Kilmer was buried in the Oise-Aisne American Cemetery and Memorial, near Fere-en-Tardenois, AisnePicardy, France. A cenotaph erected to his memory is located on the Kilmer family plot in Elmwood Cemetery, in New Brunswick, New Jersey. A memorial mass was held at St. Patrick's Cathedral in Manhattan on 14 October 1918.
The reason I started thinking about Mr. Kilmer's poem is regarding a story I'm going to tell you about an old live oak tree at the farm in Oberlin.  Here is a picture of it:

The Old Oak at Durio Cemetery
The old oak's limbs hang low and provide shade for the cows in the pasture as well as being a back rub for them.  The live oak is a fixture in the Southwest corner of the family cemetery and has been there for a couple hundred years, I'm sure.

The Old Live Oak at Durio Cemetery in Oberlin
It's limbs stretch out heaven-ward and birds and squirrels nest in them and raise their young.  Since Durio Cemetery is on a secluded back road, many kisses have been shared beneath those branches on Friday and Saturday nights.

The branches of the old oak
But our story today isn't all happy and romantic.  There is trouble in paradise.  The tree has split down the middle.  If you click on this link: Weathering the storms of life you can read (and see photos) about how we were successful in saving the big live oak at our house that had a similar, albeit not as serious, problem.  This tree's prognosis isn't as bright & cheery.  Unfortunately, it's going to have to come down.

Terminal tree trouble
You see, the heavy limbs of the tree have fallen on some of the older graves that lie beneath its sheltering limbs, damaging the old graves by the sheer weight.  Although the live oak tree is still alive, it is sickly and shows signs of rot and as the situation worsens, the entire east side of the tree threatens to come crashing down.

A grave situation
Dad and the Cemetery Commission met to discuss ways of salvaging the old oak and sadly, there's no saving it.  It will have to be cut down and moved to the pasture where we'll limb it, cut it up, and split it.  The limbs whose shade has provided shade and a respite from the heat for generations of the past will now be used to provide warmth for generations in the future.  Interesting how things change.
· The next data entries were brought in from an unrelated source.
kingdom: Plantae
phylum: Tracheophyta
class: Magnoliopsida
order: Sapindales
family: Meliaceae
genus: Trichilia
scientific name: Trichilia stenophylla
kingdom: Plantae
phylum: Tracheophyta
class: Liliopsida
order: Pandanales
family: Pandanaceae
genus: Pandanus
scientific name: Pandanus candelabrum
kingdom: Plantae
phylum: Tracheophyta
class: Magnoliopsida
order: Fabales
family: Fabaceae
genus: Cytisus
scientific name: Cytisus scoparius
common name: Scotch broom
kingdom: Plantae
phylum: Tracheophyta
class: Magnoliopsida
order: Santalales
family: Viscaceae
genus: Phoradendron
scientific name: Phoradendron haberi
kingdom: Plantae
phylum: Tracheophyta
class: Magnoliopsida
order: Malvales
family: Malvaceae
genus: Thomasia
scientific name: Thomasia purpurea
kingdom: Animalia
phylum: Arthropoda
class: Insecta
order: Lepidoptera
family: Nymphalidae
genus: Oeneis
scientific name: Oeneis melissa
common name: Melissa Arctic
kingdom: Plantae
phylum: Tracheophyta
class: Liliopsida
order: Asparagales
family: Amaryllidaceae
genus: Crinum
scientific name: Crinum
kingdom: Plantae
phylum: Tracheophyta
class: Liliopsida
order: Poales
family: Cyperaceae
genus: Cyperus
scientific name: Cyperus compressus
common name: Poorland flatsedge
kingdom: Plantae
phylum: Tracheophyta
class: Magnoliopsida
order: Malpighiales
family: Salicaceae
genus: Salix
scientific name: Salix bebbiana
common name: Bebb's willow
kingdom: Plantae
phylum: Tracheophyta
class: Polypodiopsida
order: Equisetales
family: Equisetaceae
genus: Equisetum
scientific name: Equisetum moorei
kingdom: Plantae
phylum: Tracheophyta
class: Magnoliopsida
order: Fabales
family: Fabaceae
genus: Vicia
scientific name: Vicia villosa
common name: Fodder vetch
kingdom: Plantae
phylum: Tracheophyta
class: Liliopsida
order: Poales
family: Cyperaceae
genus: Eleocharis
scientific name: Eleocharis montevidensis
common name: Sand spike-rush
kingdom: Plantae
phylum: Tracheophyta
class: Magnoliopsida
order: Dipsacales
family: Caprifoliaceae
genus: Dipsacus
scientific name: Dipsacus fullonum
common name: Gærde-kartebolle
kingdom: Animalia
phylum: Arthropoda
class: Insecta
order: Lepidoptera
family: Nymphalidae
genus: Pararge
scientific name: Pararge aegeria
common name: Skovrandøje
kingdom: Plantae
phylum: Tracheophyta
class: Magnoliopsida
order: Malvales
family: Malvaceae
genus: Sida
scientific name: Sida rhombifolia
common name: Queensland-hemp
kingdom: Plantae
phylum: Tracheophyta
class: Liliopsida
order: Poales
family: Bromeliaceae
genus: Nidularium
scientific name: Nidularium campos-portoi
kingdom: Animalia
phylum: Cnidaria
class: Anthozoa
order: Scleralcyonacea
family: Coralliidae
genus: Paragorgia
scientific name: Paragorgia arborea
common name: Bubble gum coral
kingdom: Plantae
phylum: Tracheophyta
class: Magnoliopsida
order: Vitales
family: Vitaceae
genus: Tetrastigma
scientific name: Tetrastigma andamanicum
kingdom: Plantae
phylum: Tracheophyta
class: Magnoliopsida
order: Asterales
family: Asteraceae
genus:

The Old Rugged Cross and Old Glory beneath the Old Oak
You can click the link here and read the names and see the graves and learn about the people buried here at Durio Cemetery. Most are my ancestors.  Some were born way back in the early 1800's and several tombstones mark the grave sites of soldiers in the Louisiana Infantry back in the Civil War.  It's a peaceful place of rest and it is quite sad that the shade you see in the photos above and below will no longer be providing a covering for the tombstones.  Some of the tombstones are old and crumbling.  Some of them are 'homemade' with names and dates scrawled into the wet cement before it dried.

A final place of rest
Sort of a sad and somber post, but I wanted to capture it in pictures and words before its gone.  Oh, we'll plant another tree there, but I don't have 200 years to see the glory of the replacement tree, and like Joyce Kilmer says, "Only God can make a tree."